PROBLEM TO SOLVE =
Copy everything from the start of the entries below down to the line containing "11:45 PM -- neither: three", both included, word for word.

TASK INPUTS =
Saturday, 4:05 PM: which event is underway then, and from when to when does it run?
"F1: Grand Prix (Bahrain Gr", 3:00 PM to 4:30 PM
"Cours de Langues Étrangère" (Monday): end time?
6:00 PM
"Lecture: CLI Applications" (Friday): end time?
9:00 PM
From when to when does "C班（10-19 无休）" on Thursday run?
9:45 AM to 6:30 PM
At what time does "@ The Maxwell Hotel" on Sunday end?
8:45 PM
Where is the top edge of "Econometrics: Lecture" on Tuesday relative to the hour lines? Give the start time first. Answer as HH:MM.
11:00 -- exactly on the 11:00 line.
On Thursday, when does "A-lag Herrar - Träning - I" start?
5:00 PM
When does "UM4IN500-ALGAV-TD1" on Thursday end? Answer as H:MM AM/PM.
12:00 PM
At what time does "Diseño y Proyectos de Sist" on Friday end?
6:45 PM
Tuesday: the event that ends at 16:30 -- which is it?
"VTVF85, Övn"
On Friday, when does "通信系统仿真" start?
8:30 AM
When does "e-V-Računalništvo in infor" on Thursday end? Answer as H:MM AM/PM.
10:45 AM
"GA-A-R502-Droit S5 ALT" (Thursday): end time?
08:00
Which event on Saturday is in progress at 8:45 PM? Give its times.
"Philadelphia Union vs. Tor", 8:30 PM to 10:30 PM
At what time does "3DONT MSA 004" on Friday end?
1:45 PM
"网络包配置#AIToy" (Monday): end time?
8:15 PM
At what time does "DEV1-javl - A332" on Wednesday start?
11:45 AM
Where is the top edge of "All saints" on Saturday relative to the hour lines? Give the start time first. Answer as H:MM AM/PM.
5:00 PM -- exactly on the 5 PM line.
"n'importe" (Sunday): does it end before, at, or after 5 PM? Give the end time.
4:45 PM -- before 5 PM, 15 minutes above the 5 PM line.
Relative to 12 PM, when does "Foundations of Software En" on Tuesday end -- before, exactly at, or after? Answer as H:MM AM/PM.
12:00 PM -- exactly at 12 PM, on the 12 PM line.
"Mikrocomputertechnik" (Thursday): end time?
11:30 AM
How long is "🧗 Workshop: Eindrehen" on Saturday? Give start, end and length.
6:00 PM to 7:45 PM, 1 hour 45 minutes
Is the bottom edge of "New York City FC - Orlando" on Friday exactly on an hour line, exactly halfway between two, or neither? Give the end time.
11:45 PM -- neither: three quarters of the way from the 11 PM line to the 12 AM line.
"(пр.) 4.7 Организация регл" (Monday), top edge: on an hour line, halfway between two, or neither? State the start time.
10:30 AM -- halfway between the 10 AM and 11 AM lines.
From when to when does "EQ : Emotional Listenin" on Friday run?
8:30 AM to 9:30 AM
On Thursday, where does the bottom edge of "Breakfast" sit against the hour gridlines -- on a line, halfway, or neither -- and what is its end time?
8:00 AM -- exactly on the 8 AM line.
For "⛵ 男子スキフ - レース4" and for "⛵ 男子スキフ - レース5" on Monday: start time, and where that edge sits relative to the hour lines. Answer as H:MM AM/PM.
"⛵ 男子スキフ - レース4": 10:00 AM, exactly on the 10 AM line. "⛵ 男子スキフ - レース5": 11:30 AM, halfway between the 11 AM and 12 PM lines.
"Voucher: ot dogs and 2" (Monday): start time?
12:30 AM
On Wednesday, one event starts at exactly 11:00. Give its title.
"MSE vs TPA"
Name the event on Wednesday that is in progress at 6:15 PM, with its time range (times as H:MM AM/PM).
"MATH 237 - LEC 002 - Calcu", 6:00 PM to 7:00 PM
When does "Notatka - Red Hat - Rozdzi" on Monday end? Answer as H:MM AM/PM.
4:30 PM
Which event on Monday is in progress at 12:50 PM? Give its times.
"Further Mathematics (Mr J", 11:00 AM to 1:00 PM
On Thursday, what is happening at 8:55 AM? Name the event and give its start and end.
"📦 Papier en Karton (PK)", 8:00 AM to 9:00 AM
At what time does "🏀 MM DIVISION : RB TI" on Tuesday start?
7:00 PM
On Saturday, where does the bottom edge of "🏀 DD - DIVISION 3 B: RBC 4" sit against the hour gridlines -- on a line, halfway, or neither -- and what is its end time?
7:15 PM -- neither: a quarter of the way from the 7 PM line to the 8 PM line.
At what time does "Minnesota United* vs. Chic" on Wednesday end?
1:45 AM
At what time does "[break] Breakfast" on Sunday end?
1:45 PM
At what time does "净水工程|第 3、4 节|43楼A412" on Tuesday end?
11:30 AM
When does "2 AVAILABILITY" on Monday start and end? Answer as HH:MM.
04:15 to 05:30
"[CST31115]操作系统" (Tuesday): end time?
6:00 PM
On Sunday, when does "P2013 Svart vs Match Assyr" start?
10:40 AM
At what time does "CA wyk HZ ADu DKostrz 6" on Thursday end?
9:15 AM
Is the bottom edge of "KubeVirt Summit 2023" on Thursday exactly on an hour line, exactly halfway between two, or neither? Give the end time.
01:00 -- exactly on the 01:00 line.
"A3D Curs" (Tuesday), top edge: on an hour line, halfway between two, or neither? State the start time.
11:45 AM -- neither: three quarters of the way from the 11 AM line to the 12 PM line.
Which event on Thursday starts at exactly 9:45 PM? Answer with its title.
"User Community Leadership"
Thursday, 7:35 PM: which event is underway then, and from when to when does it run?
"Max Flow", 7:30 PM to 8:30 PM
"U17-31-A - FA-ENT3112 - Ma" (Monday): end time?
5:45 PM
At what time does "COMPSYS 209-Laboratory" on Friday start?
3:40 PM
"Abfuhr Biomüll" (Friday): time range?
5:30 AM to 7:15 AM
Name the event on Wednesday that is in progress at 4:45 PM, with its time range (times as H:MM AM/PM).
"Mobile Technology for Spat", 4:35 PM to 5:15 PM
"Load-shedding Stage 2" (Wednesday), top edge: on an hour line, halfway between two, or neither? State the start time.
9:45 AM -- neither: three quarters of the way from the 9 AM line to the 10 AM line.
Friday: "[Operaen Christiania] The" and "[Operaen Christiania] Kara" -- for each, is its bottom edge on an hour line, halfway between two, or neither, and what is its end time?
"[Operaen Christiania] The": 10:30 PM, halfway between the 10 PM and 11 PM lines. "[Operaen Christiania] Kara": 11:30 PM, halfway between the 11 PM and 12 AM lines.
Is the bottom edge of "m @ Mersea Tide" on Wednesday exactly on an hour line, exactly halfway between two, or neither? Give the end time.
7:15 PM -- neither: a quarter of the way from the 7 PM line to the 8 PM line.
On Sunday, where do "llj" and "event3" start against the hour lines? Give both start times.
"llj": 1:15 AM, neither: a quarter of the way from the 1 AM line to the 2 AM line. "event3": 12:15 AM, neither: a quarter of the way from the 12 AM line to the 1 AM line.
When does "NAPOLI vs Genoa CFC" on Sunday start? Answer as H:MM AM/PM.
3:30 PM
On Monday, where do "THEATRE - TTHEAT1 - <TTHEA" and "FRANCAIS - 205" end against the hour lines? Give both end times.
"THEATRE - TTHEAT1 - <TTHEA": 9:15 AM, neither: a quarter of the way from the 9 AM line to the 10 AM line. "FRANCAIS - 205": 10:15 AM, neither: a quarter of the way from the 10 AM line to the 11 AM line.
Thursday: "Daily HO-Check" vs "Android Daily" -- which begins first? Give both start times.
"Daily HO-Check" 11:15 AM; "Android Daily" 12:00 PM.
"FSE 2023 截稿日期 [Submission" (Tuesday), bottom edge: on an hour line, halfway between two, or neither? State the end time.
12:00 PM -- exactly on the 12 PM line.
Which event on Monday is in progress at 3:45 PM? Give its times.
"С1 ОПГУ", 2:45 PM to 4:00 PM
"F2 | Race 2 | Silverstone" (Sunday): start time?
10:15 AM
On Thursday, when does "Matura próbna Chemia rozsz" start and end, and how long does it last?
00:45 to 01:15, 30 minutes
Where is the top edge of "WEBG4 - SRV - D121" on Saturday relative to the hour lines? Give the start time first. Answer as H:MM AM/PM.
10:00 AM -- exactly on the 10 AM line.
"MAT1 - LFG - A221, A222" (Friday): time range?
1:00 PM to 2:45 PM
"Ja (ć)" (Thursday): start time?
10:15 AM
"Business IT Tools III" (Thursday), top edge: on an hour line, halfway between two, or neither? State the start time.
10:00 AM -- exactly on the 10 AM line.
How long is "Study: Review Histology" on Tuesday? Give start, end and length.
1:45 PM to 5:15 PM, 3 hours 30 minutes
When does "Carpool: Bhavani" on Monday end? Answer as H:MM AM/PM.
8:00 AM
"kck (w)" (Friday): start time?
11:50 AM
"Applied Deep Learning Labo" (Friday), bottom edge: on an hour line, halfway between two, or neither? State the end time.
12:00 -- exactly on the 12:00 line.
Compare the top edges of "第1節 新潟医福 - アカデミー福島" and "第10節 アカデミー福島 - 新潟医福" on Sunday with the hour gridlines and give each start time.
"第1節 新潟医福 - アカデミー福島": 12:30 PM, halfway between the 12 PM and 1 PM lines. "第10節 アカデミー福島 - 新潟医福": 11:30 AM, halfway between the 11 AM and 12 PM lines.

TASK RESPONSE =
Saturday, 4:05 PM: which event is underway then, and from when to when does it run?
"F1: Grand Prix (Bahrain Gr", 3:00 PM to 4:30 PM
"Cours de Langues Étrangère" (Monday): end time?
6:00 PM
"Lecture: CLI Applications" (Friday): end time?
9:00 PM
From when to when does "C班（10-19 无休）" on Thursday run?
9:45 AM to 6:30 PM
At what time does "@ The Maxwell Hotel" on Sunday end?
8:45 PM
Where is the top edge of "Econometrics: Lecture" on Tuesday relative to the hour lines? Give the start time first. Answer as HH:MM.
11:00 -- exactly on the 11:00 line.
On Thursday, when does "A-lag Herrar - Träning - I" start?
5:00 PM
When does "UM4IN500-ALGAV-TD1" on Thursday end? Answer as H:MM AM/PM.
12:00 PM
At what time does "Diseño y Proyectos de Sist" on Friday end?
6:45 PM
Tuesday: the event that ends at 16:30 -- which is it?
"VTVF85, Övn"
On Friday, when does "通信系统仿真" start?
8:30 AM
When does "e-V-Računalništvo in infor" on Thursday end? Answer as H:MM AM/PM.
10:45 AM
"GA-A-R502-Droit S5 ALT" (Thursday): end time?
08:00
Which event on Saturday is in progress at 8:45 PM? Give its times.
"Philadelphia Union vs. Tor", 8:30 PM to 10:30 PM
At what time does "3DONT MSA 004" on Friday end?
1:45 PM
"网络包配置#AIToy" (Monday): end time?
8:15 PM
At what time does "DEV1-javl - A332" on Wednesday start?
11:45 AM
Where is the top edge of "All saints" on Saturday relative to the hour lines? Give the start time first. Answer as H:MM AM/PM.
5:00 PM -- exactly on the 5 PM line.
"n'importe" (Sunday): does it end before, at, or after 5 PM? Give the end time.
4:45 PM -- before 5 PM, 15 minutes above the 5 PM line.
Relative to 12 PM, when does "Foundations of Software En" on Tuesday end -- before, exactly at, or after? Answer as H:MM AM/PM.
12:00 PM -- exactly at 12 PM, on the 12 PM line.
"Mikrocomputertechnik" (Thursday): end time?
11:30 AM
How long is "🧗 Workshop: Eindrehen" on Saturday? Give start, end and length.
6:00 PM to 7:45 PM, 1 hour 45 minutes
Is the bottom edge of "New York City FC - Orlando" on Friday exactly on an hour line, exactly halfway between two, or neither? Give the end time.
11:45 PM -- neither: three quarters of the way from the 11 PM line to the 12 AM line.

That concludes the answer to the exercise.